Show each line in the entries below that contains the string "range".

Record set:
○ ○ ○

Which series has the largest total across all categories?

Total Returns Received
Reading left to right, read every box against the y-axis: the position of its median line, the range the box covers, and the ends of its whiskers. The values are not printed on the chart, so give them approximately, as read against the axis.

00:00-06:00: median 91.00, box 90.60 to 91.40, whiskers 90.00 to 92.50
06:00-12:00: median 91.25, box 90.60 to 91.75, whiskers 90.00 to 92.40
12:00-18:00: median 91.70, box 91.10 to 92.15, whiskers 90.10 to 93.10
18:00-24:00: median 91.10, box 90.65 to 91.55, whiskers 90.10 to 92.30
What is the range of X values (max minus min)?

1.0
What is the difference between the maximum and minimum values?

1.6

○ ○ ○

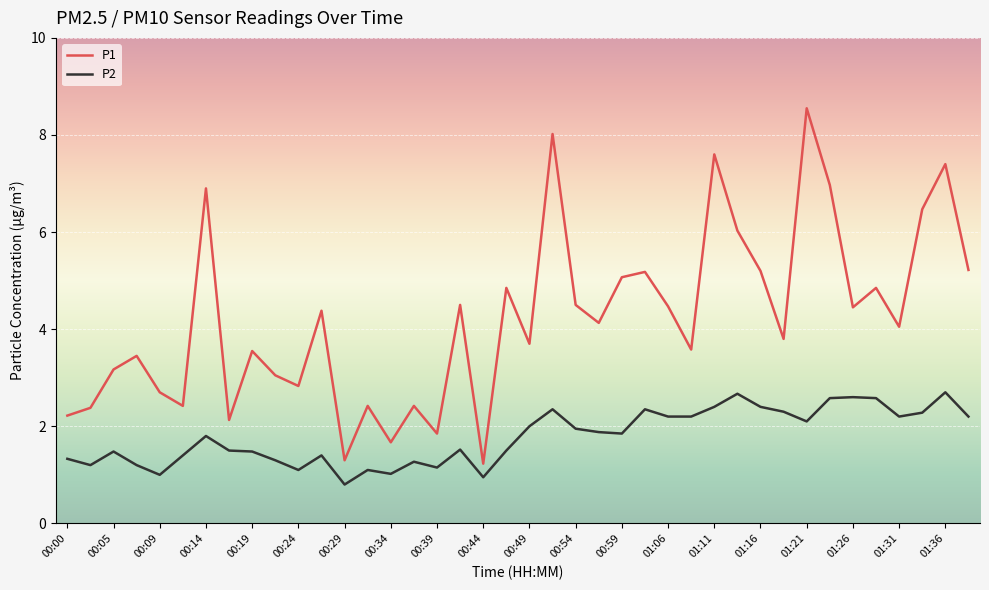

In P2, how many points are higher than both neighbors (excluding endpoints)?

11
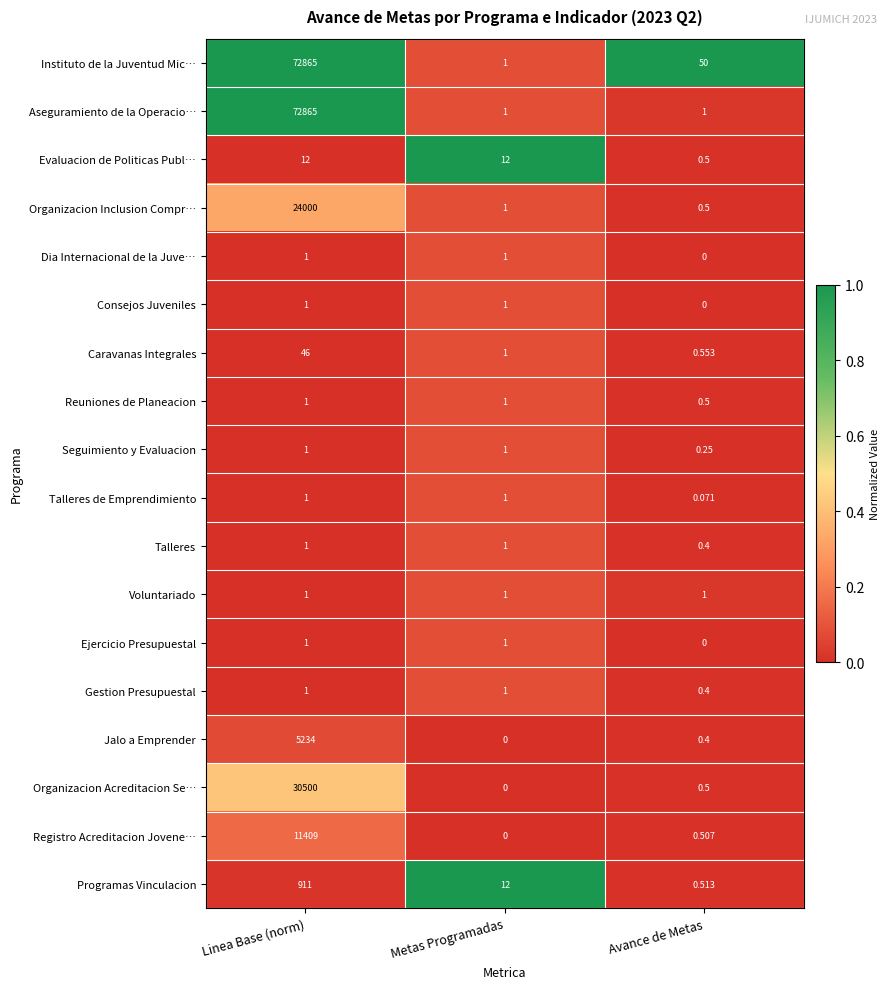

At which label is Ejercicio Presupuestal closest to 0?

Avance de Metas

○ ○ ○

Exercise solution:
Reading left to right, read every box against the y-axis: the position of its median line, the range the box covers, and the ends of its whiskers. The values are not printed on the chart, so give them approximately, as read against the axis.
What is the range of X values (max minus min)?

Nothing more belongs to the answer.